New data from the Hildebrandt Institute, a division of Thomson Reuters that provides law firm research and programming, shows that law firms are seeing an uptick in demand for labor and employment work.

According to Hildebrandt's Peer Monitor Index, which the company released on Friday, labor and employment work increased in demand by 4.2 percent during the second quarter of 2012. Meanwhile, there was a 0.2 percent decrease in overall demand for legal services.

Hildebrandt determines the index, which measures law firm profitability, by using a number of variables such as billing rates, expenses, productivity and demand.

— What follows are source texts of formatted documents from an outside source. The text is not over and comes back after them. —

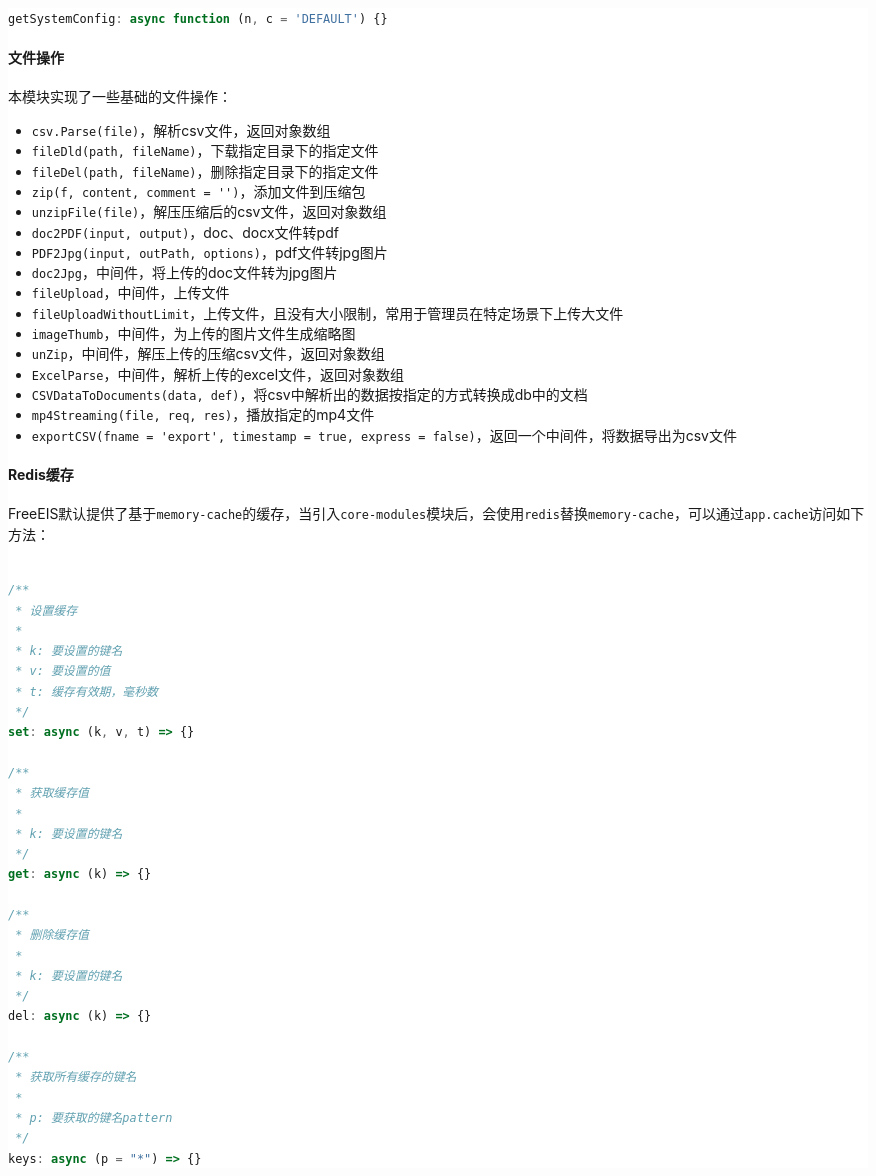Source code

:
 ```javascript
getSystemConfig: async function (n, c = 'DEFAULT') {}

```


#### 文件操作

本模块实现了一些基础的文件操作：

  - `csv.Parse(file)`，解析csv文件，返回对象数组
  - `fileDld(path, fileName)`，下载指定目录下的指定文件
  - `fileDel(path, fileName)`，删除指定目录下的指定文件
  - `zip(f, content, comment = '')`，添加文件到压缩包
  - `unzipFile(file)`，解压压缩后的csv文件，返回对象数组
  - `doc2PDF(input, output)`，doc、docx文件转pdf
  - `PDF2Jpg(input, outPath, options)`，pdf文件转jpg图片
  - `doc2Jpg`，中间件，将上传的doc文件转为jpg图片
  - `fileUpload`，中间件，上传文件
  - `fileUploadWithoutLimit`，上传文件，且没有大小限制，常用于管理员在特定场景下上传大文件
  - `imageThumb`，中间件，为上传的图片文件生成缩略图
  - `unZip`，中间件，解压上传的压缩csv文件，返回对象数组
  - `ExcelParse`，中间件，解析上传的excel文件，返回对象数组
  - `CSVDataToDocuments(data, def)`，将csv中解析出的数据按指定的方式转换成db中的文档
  - `mp4Streaming(file, req, res)`，播放指定的mp4文件
  - `exportCSV(fname = 'export', timestamp = true, express = false)`，返回一个中间件，将数据导出为csv文件

#### Redis缓存

FreeEIS默认提供了基于`memory-cache`的缓存，当引入`core-modules`模块后，会使用`redis`替换`memory-cache`，可以通过`app.cache`访问如下方法：

```javascript

/**
 * 设置缓存
 *
 * k: 要设置的键名
 * v: 要设置的值
 * t: 缓存有效期，毫秒数
 */
set: async (k, v, t) => {}

/**
 * 获取缓存值
 *
 * k: 要设置的键名
 */
get: async (k) => {}

/**
 * 删除缓存值
 *
 * k: 要设置的键名
 */
del: async (k) => {}

/**
 * 获取所有缓存的键名
 *
 * p: 要获取的键名pattern
 */
keys: async (p = "*") => {}
```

The data shows that the demand for litigation work was flat in the second quarter, the demand for corporate work decreased by 2.1 percent, and the demand for real estate and bankruptcy work fell by 3 percent.

The index also found that firms in Los Angeles saw a 5 percent increase in demand legal work and that Silicon Valley firms saw a 2 percent increase in demand for legal work. Elsewhere, New York firms and Chicago firms saw a 1 percent decrease in demand for legal work, and firms in Washington, D.C., saw a 2 percent drop in demand for legal work.

Mark Medice, program director of Peer Monitor, told Thomson Reuters that he predicts 2012 will remain a challenging year for law firms. “Law firms have seen expenses growing but top line revenue remained fairly flat.”